Background: T-cell infiltration of submucosa, release of proinflammatory cytokines leading to epithelial activation, and contributions to inflammation are observed in chronic rhinosinusitis (CRS).
Objectives: Molecular mechanisms and kinetics of T-cell interaction with sinus epithelium leading to activation followed by subsequent apoptosis of epithelial cells were the focus of the current study.
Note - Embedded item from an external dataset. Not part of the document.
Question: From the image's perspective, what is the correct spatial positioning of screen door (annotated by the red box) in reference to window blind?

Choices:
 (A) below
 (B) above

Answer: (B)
Methods: Primary human sinus epithelial cells and T cells generated from sinus tissues of healthy individuals and patients with CRS with or without allergy and sinus tissue biopsies were characterized in terms of activation (surface marker expression, cytokine production via real-time PCR, confocal microscopy, ELISA) and apoptosis (annexin V/7-amino-actinomycin D staining, terminal deoxynucleotidyl transferase-mediated dUTP nick end labeling assay, receptor expression by flow cytometry, confocal microscopy) of epithelial cells.
Results: Primary human sinus epithelial cells isolated from patients with CRS were at an activated state with upregulated expression of HLA-DR, IFN-gamma-inducible protein 10, monokine induced by IFN-gamma, and TNF-related apoptosis-inducing ligand (TRAIL) compared with healthy individuals. The expressions of these chemokines, HLA-DR, TRAIL, and TNF receptor 2 were significantly induced by IFN-gamma, whereas TRAIL receptor 4 was downregulated. Epithelial cells started to undergo apoptosis 48 hours after IFN-gamma stimulation when the transcription of proinflammatory cytokines and chemokines decreased to initial levels. The essential factors for sinus epithelial apoptosis were T(H)1 cells and IFN-gamma. Epithelial apoptosis was enhanced by Fas-Fas-ligand and TRAIL-TRAIL receptor 2 interactions. Remarkable apoptosis of epithelial cells and shedding was observed in CRS in situ.
Conclusion: Epithelial cell interaction with activated T cells is a biphasic phenomenon in CRS. Initially activated T cells lead to activation and induction of proinflammatory functions of epithelial cells, and thereafter their apoptotic death, resulting in no more contribution to inflammation, takes place.